MichaelHoward comments on Simultaneously Right and Wrong - Less Wrong

88 Post author: Yvain 07 March 2009 10:55PM

You are viewing a comment permalink. View the original post to see all comments and the full post content.

Comments (52)

You are viewing a single comment's thread. Show more comments above.

Comment author: MichaelHoward 08 March 2009 04:00:33PM *  6 points [-]

I wonder how much Yvain's rather high score of 31 has to do with EY's good review.

I've noticed this too, and that comments by higher status users, particularly Eliezer, tend to be voted higher than IMHO equal quality comments by less popular users...

power corrupting people?

...but it's hardly Eliezer's fault, if anything he goes out of his way to discourage this sort of thing.

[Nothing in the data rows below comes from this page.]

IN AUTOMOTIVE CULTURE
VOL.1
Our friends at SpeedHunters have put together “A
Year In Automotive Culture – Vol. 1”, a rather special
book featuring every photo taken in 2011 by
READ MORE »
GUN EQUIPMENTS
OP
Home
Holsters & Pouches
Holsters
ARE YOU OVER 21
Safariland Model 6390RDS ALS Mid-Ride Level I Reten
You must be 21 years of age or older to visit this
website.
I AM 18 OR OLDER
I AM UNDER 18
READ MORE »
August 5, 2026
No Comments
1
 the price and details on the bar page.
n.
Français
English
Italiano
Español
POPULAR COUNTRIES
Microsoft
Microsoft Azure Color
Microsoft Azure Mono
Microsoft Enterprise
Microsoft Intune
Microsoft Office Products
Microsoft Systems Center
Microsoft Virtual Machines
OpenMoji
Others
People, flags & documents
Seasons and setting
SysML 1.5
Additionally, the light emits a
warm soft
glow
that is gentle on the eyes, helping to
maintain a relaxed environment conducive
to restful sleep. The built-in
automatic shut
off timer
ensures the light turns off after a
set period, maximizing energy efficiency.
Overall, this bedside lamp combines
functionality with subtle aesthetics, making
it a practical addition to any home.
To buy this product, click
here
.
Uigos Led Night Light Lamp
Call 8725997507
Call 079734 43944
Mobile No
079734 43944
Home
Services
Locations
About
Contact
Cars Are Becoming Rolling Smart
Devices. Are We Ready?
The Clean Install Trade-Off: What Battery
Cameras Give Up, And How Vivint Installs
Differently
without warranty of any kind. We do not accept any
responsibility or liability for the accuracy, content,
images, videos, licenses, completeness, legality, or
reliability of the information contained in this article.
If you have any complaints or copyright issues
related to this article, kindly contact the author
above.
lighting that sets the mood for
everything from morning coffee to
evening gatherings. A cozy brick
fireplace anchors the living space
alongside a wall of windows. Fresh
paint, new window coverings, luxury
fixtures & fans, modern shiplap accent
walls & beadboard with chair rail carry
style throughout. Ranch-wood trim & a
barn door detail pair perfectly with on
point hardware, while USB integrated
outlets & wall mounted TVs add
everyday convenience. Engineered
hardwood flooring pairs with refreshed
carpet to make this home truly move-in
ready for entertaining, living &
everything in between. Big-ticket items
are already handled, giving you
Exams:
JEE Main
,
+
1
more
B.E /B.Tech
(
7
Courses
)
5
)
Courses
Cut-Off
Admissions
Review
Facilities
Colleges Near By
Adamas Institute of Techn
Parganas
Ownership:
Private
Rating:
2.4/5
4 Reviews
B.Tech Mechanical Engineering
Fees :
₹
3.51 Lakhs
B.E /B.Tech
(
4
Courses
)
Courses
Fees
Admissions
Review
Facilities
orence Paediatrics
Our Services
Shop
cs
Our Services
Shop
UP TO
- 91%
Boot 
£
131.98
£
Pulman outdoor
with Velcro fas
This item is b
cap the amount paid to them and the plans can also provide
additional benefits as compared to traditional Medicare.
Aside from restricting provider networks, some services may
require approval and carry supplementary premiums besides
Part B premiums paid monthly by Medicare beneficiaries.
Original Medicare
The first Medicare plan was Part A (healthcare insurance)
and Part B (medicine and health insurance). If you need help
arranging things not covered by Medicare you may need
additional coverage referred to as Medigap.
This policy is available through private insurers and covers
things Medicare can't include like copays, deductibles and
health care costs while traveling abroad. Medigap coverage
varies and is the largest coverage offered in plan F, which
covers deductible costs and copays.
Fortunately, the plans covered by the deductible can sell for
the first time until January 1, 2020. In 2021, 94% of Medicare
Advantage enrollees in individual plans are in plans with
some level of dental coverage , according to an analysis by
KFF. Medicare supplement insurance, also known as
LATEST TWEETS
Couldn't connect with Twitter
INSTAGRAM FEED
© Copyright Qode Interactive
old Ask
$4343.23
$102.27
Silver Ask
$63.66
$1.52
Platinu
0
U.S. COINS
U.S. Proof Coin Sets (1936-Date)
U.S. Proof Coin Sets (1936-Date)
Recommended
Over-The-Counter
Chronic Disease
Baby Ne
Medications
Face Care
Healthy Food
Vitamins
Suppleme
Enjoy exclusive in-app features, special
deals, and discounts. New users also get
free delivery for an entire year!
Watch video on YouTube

It could also be a kind of unconscious Bayesian adjustment. If a comment is written by someone who tends to write high-quality comments, that increases the probability that this comment is high-quality from what you'd estimate just from reading the text. But I'd rather we didn't take that into account - we should mark comments based on own opinion of whether it's high quality, not our estimate of the probability of it being high-quality based on info like that, or the voting would resemble that of a Keynesian beauty contest.

Comment author: Yvain 09 March 2009 04:45:58PM 6 points [-]

A dream feature, not something I seriously expect the people at Tricycle to work on: I want an option for a voluntary "blind mode" in preferences. People in blind mode wouldn't be able to see the poster of a comment's name or the comment's current karma score until they either voted up, voted down, or clicked a new "vote neutral" button; after voting, the poster and karma score would be revealed but the vote could not be changed.

Reason: I find myself slightly tempted to vote up the articles of people who voted up my articles as a form of reciprocity, or else to vote up the articles of people who didn't vote up my articles to prove I'm not doing that. I'm sure on an unconscious level the temptation is much worse. Plus this would solve the information cascades problem.

Comment author: MichaelHoward 09 March 2009 06:24:43PM 3 points [-]

How do you know who voted up your articles?

Comment author: thomblake 09 March 2009 10:17:03PM 2 points [-]

The default setting is that votes are public - you can check a user's profile page to see what he liked/disliked.